Tuesday, November 17, 2009

HSR to list on SGX via reverse takeover

The property firm’s owners will sell their entire stakeholding to Catalist-listed Wepco for $40m

PROPERTY agency HSR International Realtors said yesterday it plans to list on Singapore Exchange (SGX) through a reverse takeover (RTO).

Husband-and-wife team Patrick Liew and Kellie Lim, who own 100 per cent of HSR, will sell their entire stakeholding to Catalist-listed Wepco Ltd for $40 million.

Wepco now provides electroplating services to the electronics, automotive, aerospace and medical industries. But once the RTO is completed, it will focus on real estate.

The company is likely to be renamed and re-branded. It will also apply for a transfer from the Catalist board to the mainboard.

Established in 1981, HSR is one of the largest homegrown real estate agencies in Singapore, with more than 7,000 agents listed.

Last year, it had a 32 per cent share of the HDB resale market and 40 per cent of the private residential market, said chief executive Mr Liew, who will head the enlarged Wepco.

HSR reported a drop in 2008 net profit to $1.4 million, from $4.9 million in 2007.

The weaker property market caused revenue to fall to $55.2 million from $80.6 million.

Mr Liew intends to use HSR’s listed status to grow the company.

‘We see tremendous opportunities for growth in Singapore as well as regionally and globally,’ he said.

In particular, HSR is looking to partner other real estate firms in South-east Asia to break into more markets.

It has marketed property in Australia, New Zealand, Malaysia, Canada and the United States, but currently operates mainly in Singapore.

Being a listed company will boost HSR’s brand equity and give it more ways to tap the capital markets for growth, Mr Liew said.

Wepco will pay the $40 million to Mr Liew and Ms Lim by issuing 80 million new shares at 50 cents each.

The issue price represents a premium of about 117 per cent over Wepco’s closing price of 23 cents last Friday.

Upon completion of the acquisition, Mr Liew and Ms Lim will own 83 per cent of Wepco’s enlarged share capital.

Wepco said that in the past few years many of key customers have shifted their operations overseas, resulting in a substantial loss of revenue.

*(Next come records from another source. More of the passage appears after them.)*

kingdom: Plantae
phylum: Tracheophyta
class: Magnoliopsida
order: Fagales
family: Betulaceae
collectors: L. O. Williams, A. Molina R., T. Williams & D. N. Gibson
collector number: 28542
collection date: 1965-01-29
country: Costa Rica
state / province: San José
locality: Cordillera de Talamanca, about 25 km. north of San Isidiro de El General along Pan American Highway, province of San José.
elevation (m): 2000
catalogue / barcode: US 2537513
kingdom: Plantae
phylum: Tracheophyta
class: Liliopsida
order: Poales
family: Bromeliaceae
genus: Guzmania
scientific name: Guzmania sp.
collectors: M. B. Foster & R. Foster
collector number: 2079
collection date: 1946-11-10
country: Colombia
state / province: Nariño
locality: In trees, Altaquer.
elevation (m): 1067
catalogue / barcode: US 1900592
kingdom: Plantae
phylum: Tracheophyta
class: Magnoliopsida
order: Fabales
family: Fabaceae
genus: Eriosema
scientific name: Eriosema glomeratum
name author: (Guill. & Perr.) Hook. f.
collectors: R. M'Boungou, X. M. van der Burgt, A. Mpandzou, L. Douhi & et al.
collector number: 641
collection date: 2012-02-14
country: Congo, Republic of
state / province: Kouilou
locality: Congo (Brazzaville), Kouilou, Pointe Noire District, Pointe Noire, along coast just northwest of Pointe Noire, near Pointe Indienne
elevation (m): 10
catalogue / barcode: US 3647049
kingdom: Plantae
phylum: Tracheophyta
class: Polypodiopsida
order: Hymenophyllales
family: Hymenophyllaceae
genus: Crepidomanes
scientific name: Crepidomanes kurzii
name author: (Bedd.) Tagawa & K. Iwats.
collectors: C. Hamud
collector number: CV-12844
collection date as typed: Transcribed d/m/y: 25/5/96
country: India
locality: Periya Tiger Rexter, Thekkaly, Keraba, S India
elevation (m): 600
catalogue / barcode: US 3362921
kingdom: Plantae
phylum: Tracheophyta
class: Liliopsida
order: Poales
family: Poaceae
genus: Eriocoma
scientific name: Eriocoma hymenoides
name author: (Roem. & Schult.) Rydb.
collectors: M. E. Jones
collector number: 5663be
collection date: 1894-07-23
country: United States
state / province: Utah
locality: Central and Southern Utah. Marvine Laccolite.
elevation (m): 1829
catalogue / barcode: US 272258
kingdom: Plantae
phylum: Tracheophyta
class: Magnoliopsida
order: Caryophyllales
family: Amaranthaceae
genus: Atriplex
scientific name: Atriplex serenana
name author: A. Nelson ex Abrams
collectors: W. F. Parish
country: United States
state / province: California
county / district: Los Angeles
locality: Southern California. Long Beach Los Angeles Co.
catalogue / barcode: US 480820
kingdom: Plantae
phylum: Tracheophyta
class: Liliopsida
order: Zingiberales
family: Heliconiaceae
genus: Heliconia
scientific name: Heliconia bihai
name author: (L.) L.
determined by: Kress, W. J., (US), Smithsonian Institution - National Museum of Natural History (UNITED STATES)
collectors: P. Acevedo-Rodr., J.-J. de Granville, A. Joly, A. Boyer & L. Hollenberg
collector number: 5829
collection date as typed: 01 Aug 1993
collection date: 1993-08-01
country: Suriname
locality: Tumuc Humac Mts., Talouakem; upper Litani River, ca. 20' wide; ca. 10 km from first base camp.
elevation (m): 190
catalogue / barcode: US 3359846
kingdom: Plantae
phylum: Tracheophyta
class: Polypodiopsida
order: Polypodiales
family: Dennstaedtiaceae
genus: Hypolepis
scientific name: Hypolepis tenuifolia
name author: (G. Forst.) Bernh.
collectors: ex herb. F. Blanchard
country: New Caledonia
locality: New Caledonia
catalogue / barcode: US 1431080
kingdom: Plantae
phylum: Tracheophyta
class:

This, plus increased raw material prices and other operating costs, has had a substantial negative impact on profitability, Wepco said. ‘While the company continues to strive for high growth in its current business, the directors are of the opinion that in view of the challenging business climate in which the group operates, there is a need to look for other business opportunities to increase shareholders’ value,’ it said.

Wepco’s stock gained 10 cents to close at 33 cents yesterday.